Dataset section:
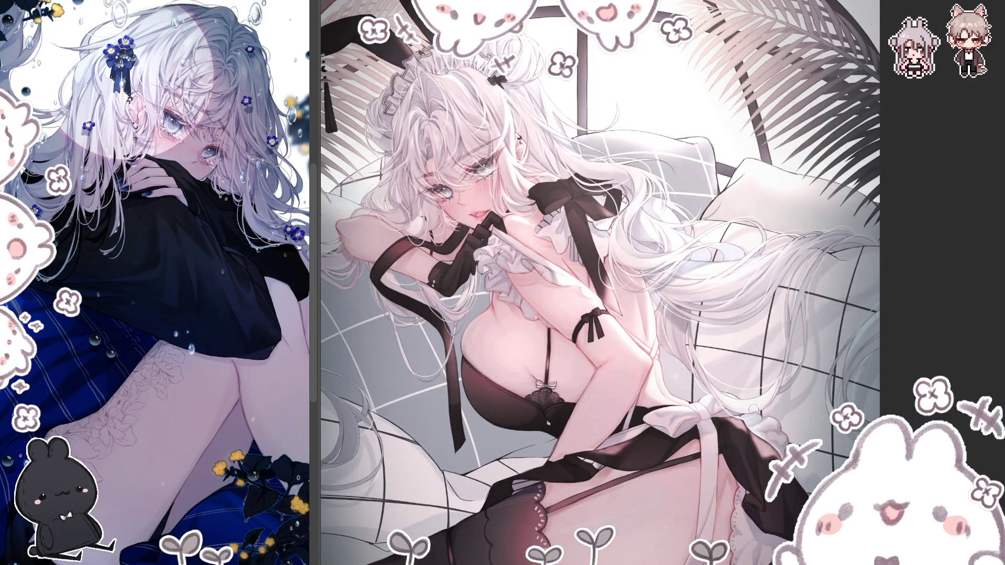
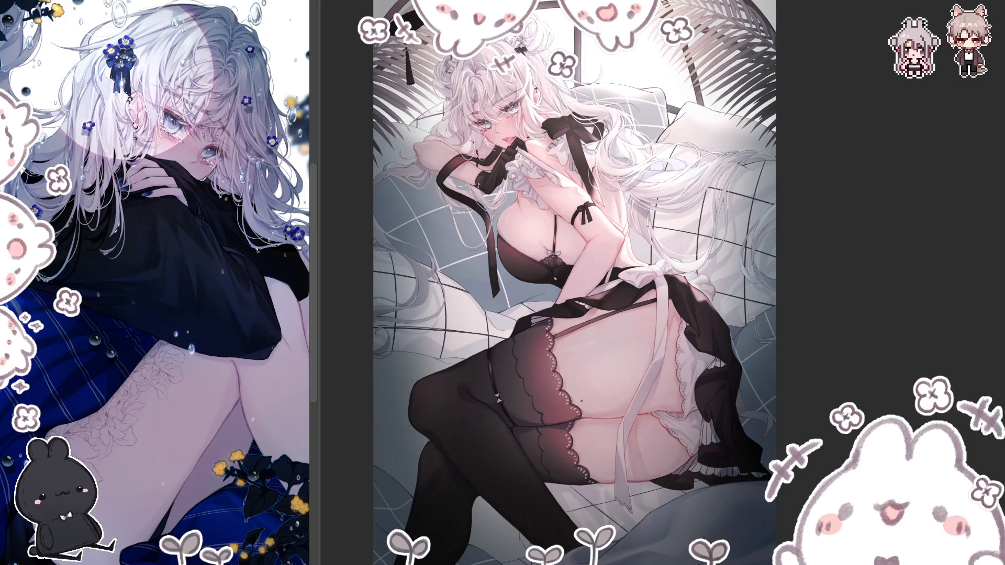
Step: Zoom in on the torso, apron and stockings, then mirror the view to check proportions
scroll(797, 236, up, 2)
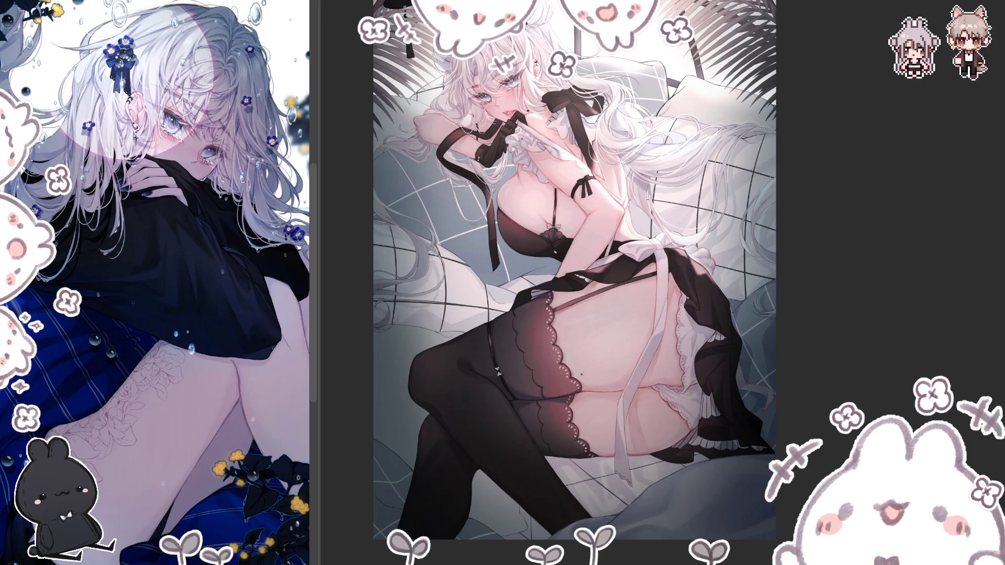
scroll(773, 359, up, 2)
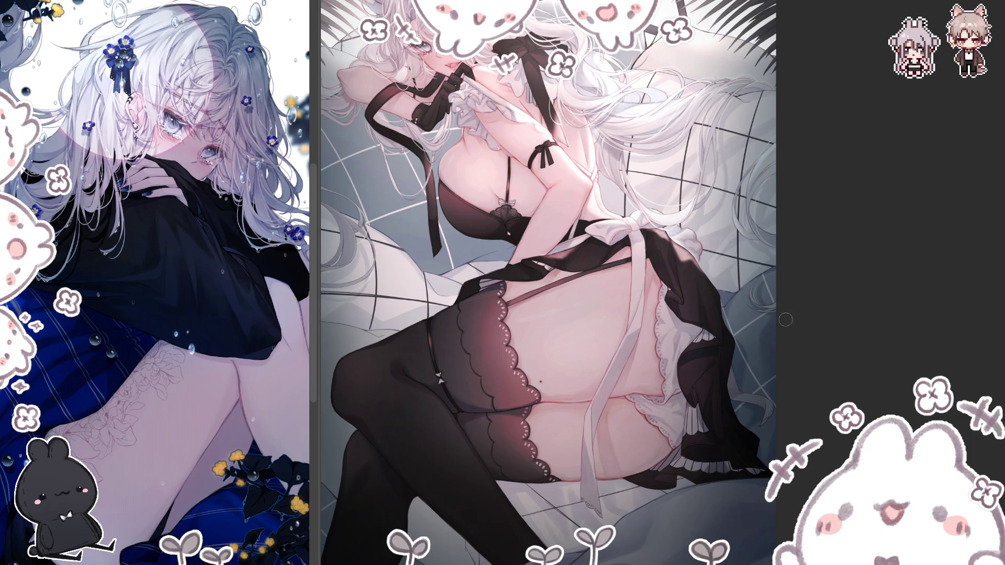
key(m)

Exercise: Print the full listing exactly, dropping the pictures.

Task output:
Step: Zoom in on the torso, apron and stockings, then mirror the view to check proportions
scroll(797, 236, up, 2)
scroll(773, 359, up, 2)
key(m)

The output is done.